In fact, you might even say that momentum is the anathema to sleep. Such is the disturbance of the magic lantern:

it replaced the opacity of the walls with impalpable irrideescences, supernatural multicoloured apparations, where laegends were depicted as in a wavering, momentary stained-glass window.  But my sadness was only increased by theis, because the mere change in lighting destroyed the familiarity my bedroom had acquired for me and which the torment of going to bed, had made it tolerable to me. (13)

So this beautiful distraction, placed atop his lamp each night at dinner, rather than creating a magical room of slumber actually aggravated the anxiety of sleep so that each night he felt as if he were in an unfamiliar place “to which I had come for the first time straight from the railway train” (13).

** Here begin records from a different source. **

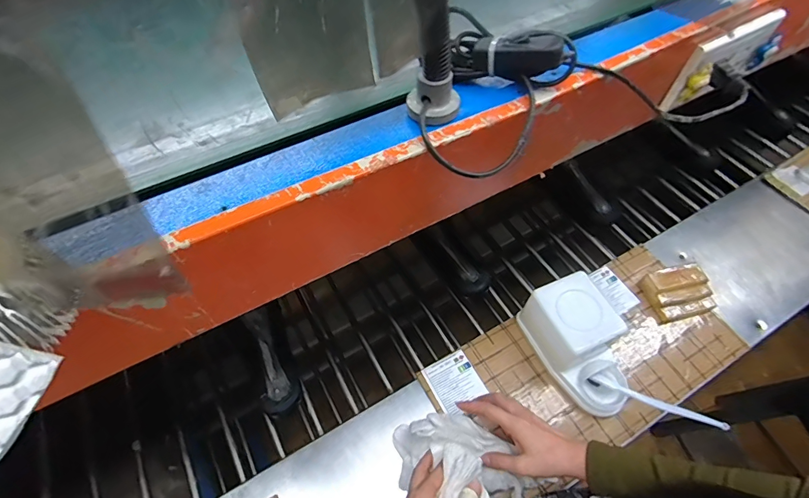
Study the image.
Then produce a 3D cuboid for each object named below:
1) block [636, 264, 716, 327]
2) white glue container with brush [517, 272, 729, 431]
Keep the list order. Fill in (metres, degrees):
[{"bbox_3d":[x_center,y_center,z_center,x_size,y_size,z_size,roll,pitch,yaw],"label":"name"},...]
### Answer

What he desires is familiarity and habit.

What is difficult about writing is this word by word, belabored process that despite all of the magic lamps available : voice-command activated software, wordpress apps so i can post at stoplights, touchscreens and autospell they perhaps only obfuscate the simplicity of the act itself.  Whether pen or click you still write word by word, erase or delete, edit and write again, clumsily until you find your way home.

Instead of bemoaning my lack of momentum, perhaps Proust can teach me to return to writing as a kind of habit.  But I know this, and I think we all know this: it’s not momentum but habit that gets writing done.  There is truth to glib titles like “writing your dissertation in fifteen minutes a day” (another book that had also gone the way of lost things) and my dissertation director’s advice that all a grad student needs is glue–for sitting in the writing chair day after day.   There’s truth to that: seven years and two children later my own was finished not out of creating a magical solitary writer’s retreat but by writing daily, in the midst of the familiar chaos so that it became a habit as mundane as washing dishes. (And like sleep, it’s as important as those pesky dishes.)

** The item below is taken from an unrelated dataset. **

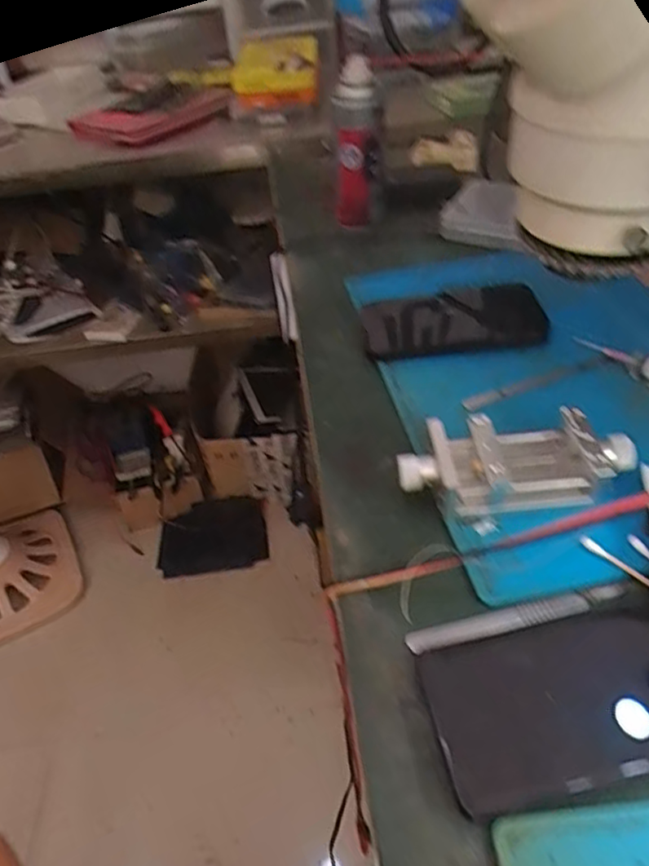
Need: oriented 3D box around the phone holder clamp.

Today is Wednesday, and I have commited to posting on Wednesdays and I’ve committed to carrying the book with me again (even if it creeps back under the seat with lost Lego bricks, Joe’s O’s and Peet’s coffee sleeves). I cannot guarantee a brilliant discourse on the virtues of Proust (but then we’ve all seen Little Miss Sunshine and know what happens to “real” Proust scholars winkwink) and I may only offer  a passage, a line, a word that inspires; for he craved not the magical sleep of disorientation:”it was enough if , in my own bed, my sleep was deep and allowed my mind to relax entirely” (9).